Let us take the career of Ayatollah Montazeri (1922-2009), a lieutenant and heir apparent of Ayatollah Khomeini and one of the architects of the Islamic Republic. Montazeri had departed from the tradition of Shiite jurists and opted for a revolutionary reconstruction of Shiite political philosophy. Then he parted ways with Khomeini, objecting to the mass executions of political prisoners in 1981. Subsequently, the dissident Ayatollah was relieved of his position and put under virtual house arrest for the rest of his life. In this period, he continued to support the Khomeinist theocracy, but objected to its misuse by the Supreme Leader Ali Khamenei. In the last year of his life, Montazeri issued a subversive legal opinion to undergird the uprising of Iranians in 2009. This revolutionary fatwa spells out the conditions for the dissolution of not only the Islamic Republic but indeed any polity.

Montazeri’s fatwa is a radical political theory for revolutions of all stripes. He likens the relationship of people and their government to that of a lawyer and his/her client, where a simple suspension of trust by the client automatically dissolves the covenant. Here the burden of proof is on the lawyer, the government, to prove its innocence and regain the trust of the client, the people. In other words, Montazeri ruled that the Islamic Republic was already dissolved as a legitimate entity given the dissolution of people’s trust. Using religion, he develops a democratic theory.

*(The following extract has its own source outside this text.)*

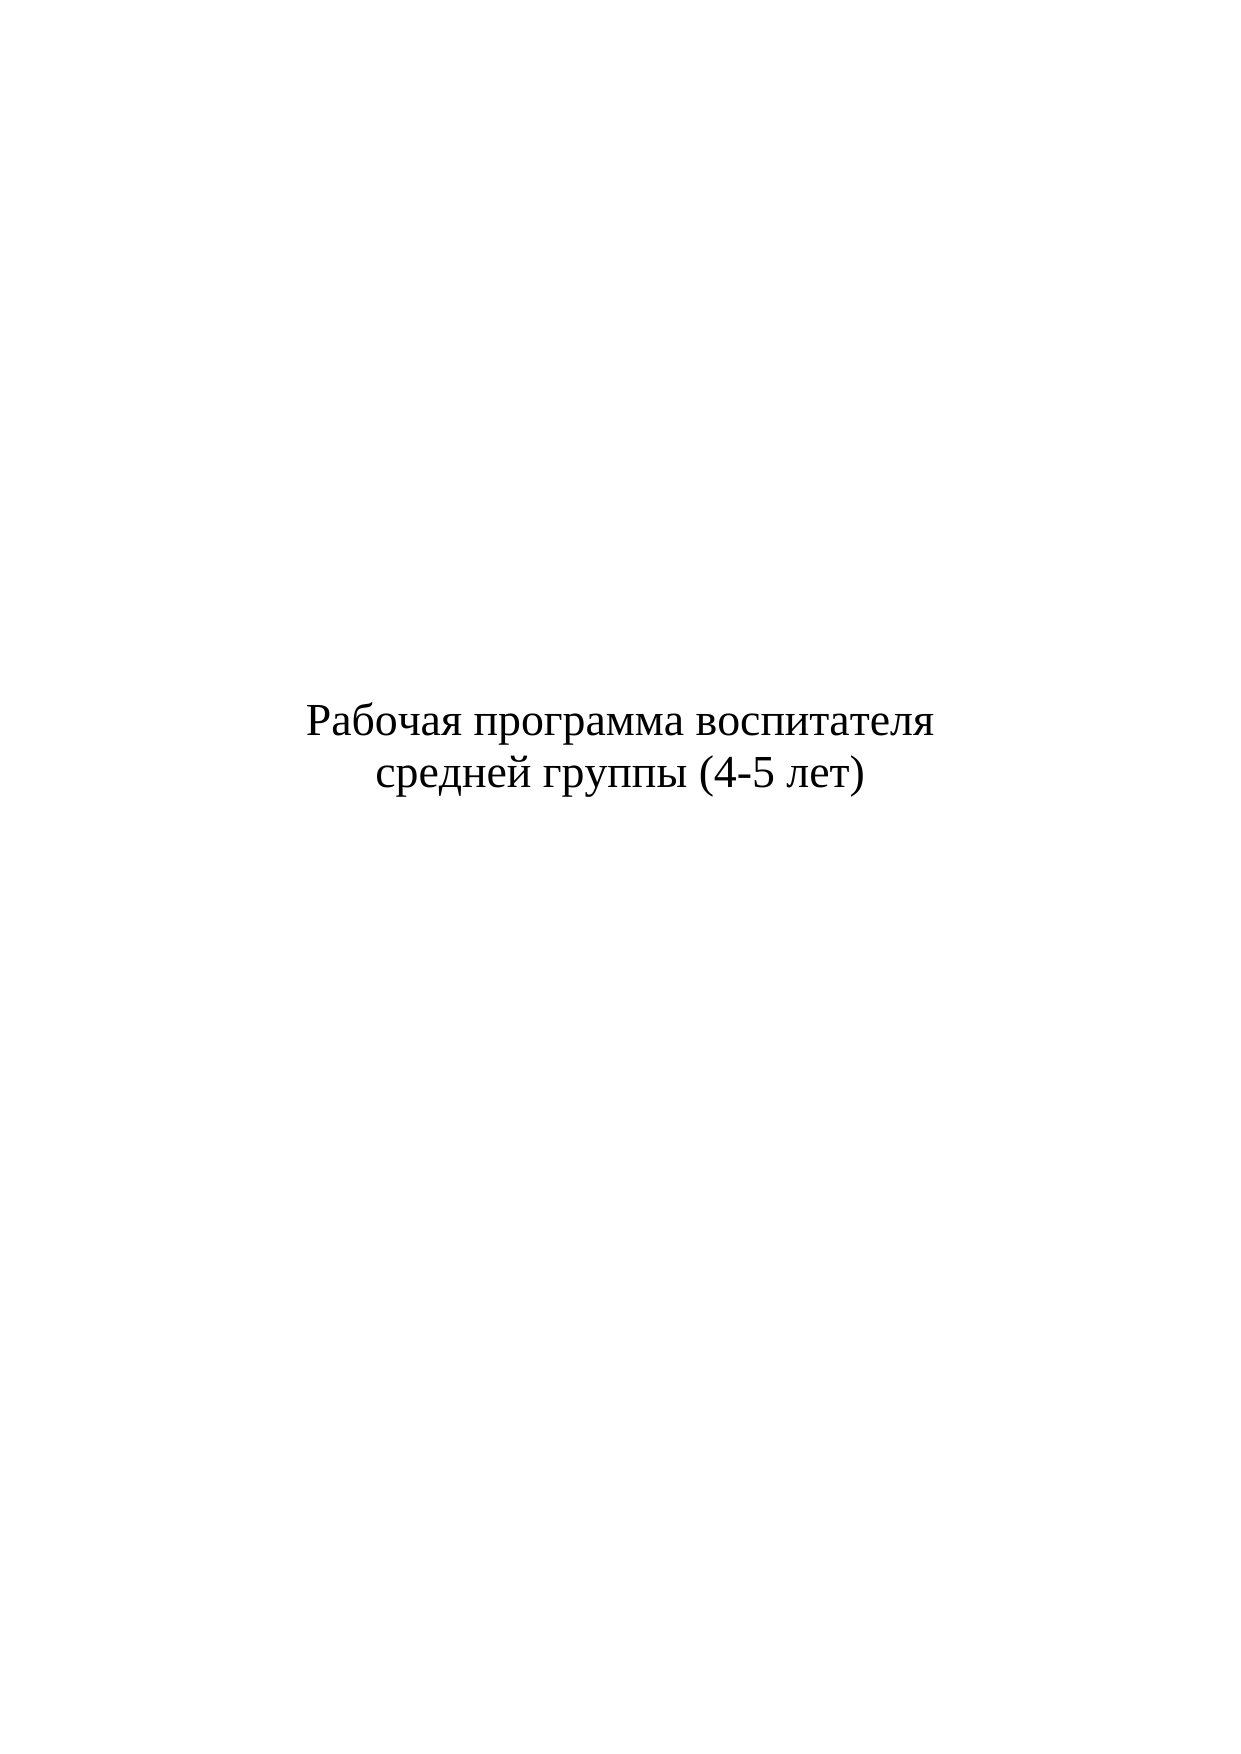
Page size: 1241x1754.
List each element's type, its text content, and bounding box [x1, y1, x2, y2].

text средней группы (4-5 лет) [75, 745, 1165, 797]
text Рабочая программа воспитателя [75, 692, 1165, 745]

Montazeri, who was the Thomas Hobbes of the Iranian Revolution, lived to become its John Locke. Such a change of positions is unprecedented in the history of political philosophy. He used legal ratiocination to make a case for creating a just, Islamic government in absence of the savior (Mahdi). Thirty years later he once again utilized the same legal skills to justify a revolt against that Islamic state. The point of this historical vignette is not to praise Montazeri as the grandfather of the Green Movement. The point, rather, is to demonstrate that religion is a stagnant pool of unreason and intellectual subservience.

Religion changes and mutates. Some of these religious mutations could be positively harmful to democracy as indeed Khomeini/Montazeri theory of “Mandate of the Jurist” was. But it is also true that other religious innovations help religion accommodate and support modern ideals of freedom and democracy. It doesn’t matter whether a society has or does not have religion. What is important is what kind of religion or irreligion pervades in that society.